In their unraveling from the traditional form, a perfect lack of balance has been found. The bulk of these poems make me incredibly uneasy-particularly because of all that is missing. But also because Wong May sheds a good amount of blood and she has a dirty mouth-it is all really very becoming. She doesn't close the doors that she opens, and worse yet, she opens the doors that are already open, and closes the doors that are already closed. Perhaps these are David Ignatow poems that she has written, that have been pecked at by black birds.

But unlike Ignatow, I think, Wong May is much more concerned with where her words are on the page. Her decisions about lineation are essential to the success of the poem. I am in awe with this, partly because my own poems have no dependence on lineation. My words take hold in their own context, not necessarily through positioning. But I've no doubt experimented (maybe to no avail). Wong May's are somehow more beautiful to look at; her poems are to be appreciated with the eyes perhaps-perhaps poems to be read all at once, not from top to bottom. I see the spaces as much as I see the actual words. It is unclear how these poems don't topple over. As I read "Beer" over again, I realize that I do not read "(out of the house", but allow them to float, subconsciously.

                        There is this darkness rising
                        from under the table under
                        The bed

                        I'll give you 3 crumbs
                        if you stop at my breast

                        There it is climbing
                        up my legs. My left arm
                        is numb. Soon the table
                        will be floating

                                    (out of the house

                        With us at it
                        Still drinking beer

She allows the darkness to be even more mysterious by shifting our focus to "you" in the second stanza (am I the darkness?). This is where the uneasiness arrives. I am unsure how she feels about me. I am unsure how I feel about her. She makes me question both our roles in this whole mess. At the end of "Ankles": "Leave my ankles//alone you (who have/tossed me on your/knees) said probably//to Death or was it/Death speaking"
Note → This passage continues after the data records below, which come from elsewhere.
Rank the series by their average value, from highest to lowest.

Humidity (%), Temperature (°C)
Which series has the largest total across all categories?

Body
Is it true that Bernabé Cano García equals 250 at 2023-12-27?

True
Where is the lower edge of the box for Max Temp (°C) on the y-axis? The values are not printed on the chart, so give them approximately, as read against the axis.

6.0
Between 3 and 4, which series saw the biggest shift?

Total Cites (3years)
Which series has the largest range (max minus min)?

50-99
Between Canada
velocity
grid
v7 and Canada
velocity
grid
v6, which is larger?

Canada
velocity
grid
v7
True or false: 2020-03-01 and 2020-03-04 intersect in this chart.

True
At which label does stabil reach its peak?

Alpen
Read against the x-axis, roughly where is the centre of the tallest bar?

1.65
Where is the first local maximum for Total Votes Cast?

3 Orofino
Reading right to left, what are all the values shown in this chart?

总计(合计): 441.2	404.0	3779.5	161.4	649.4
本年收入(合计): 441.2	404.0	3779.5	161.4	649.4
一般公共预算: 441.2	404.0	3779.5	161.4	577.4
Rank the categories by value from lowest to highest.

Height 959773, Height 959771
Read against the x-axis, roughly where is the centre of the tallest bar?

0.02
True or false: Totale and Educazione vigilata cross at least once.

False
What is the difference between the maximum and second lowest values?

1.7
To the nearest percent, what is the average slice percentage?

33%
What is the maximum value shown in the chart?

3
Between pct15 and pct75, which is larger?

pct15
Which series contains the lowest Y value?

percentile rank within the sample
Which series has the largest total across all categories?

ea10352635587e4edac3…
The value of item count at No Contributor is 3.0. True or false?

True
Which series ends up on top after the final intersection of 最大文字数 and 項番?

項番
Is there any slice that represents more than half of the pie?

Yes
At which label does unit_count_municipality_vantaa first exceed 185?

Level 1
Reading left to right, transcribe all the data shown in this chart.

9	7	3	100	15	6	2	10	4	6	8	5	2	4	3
I've found myself drawn to Wong May's fragile little poems. They deserve more elbow-room in the conversation, and could serve as an appropriate second entry point for any look at Chinese-American poetry, or for that matter, a second entry point for anything that has come out of Iowa 3 or 4 decades ago.

--Zachary Schomburg

***

This I do know about Wong May: She is almost completely undocumented, unphotographed, and unreviewed. She got a BA at the University of Singapore, got her MFA at the University of Iowa in 1968, and wrote three books of poems (Reports [1974] and Superstitions [1978]). In 1978, she curled up into a tiny ball and disappeared.